- **Required action**
In the listing below, how many lines include "target"? Give the number and no other text.

--- Recorded data ---

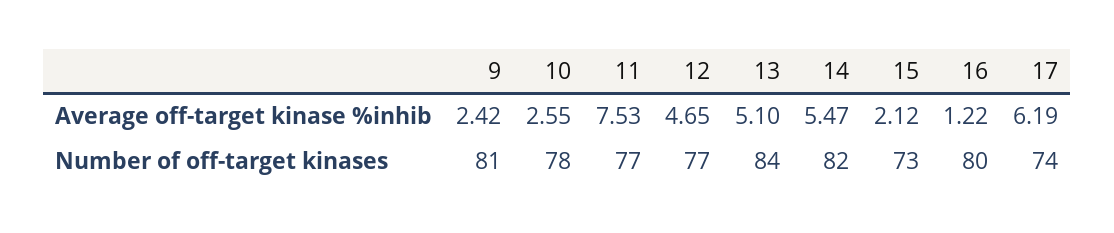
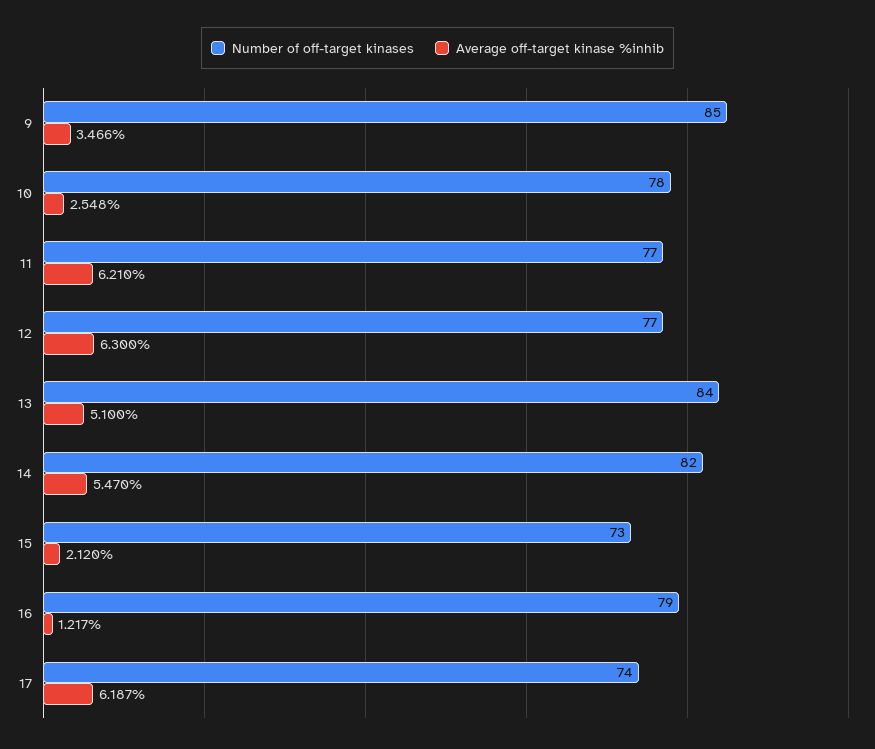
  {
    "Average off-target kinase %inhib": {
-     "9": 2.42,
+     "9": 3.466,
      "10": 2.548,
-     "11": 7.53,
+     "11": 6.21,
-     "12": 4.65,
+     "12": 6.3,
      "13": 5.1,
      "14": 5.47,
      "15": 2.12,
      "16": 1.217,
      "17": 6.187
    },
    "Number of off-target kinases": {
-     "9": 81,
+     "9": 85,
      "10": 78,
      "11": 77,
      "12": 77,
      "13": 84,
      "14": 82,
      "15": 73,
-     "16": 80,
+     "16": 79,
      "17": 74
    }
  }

---
--- Recorded data ---

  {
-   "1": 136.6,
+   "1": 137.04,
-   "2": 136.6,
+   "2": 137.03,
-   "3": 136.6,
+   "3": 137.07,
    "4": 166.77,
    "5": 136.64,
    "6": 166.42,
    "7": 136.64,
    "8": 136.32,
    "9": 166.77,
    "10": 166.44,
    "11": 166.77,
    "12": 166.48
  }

---
--- Recorded data ---

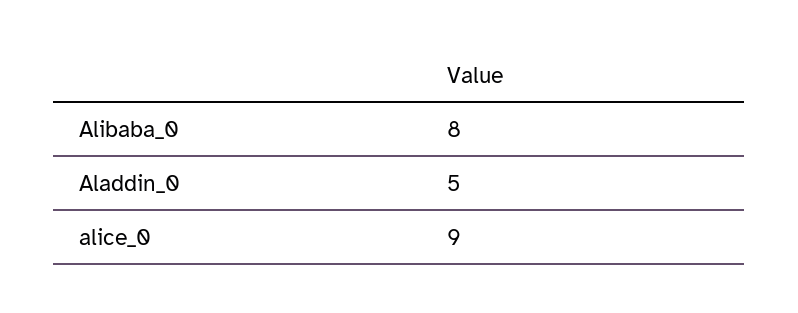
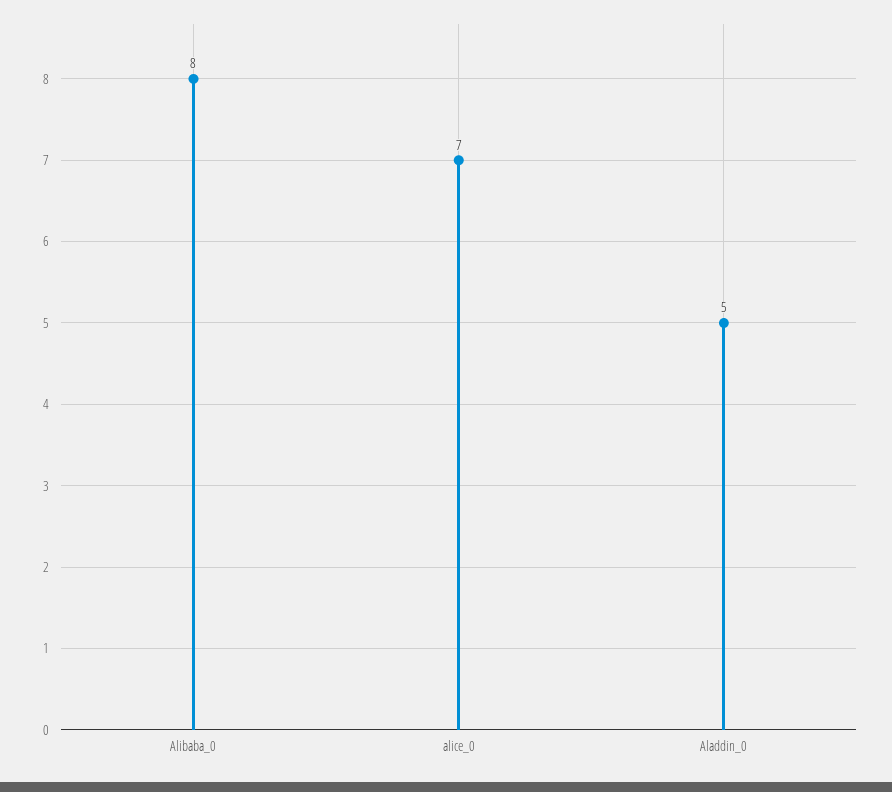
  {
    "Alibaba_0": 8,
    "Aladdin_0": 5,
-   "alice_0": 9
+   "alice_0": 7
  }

---

- **Response box**
2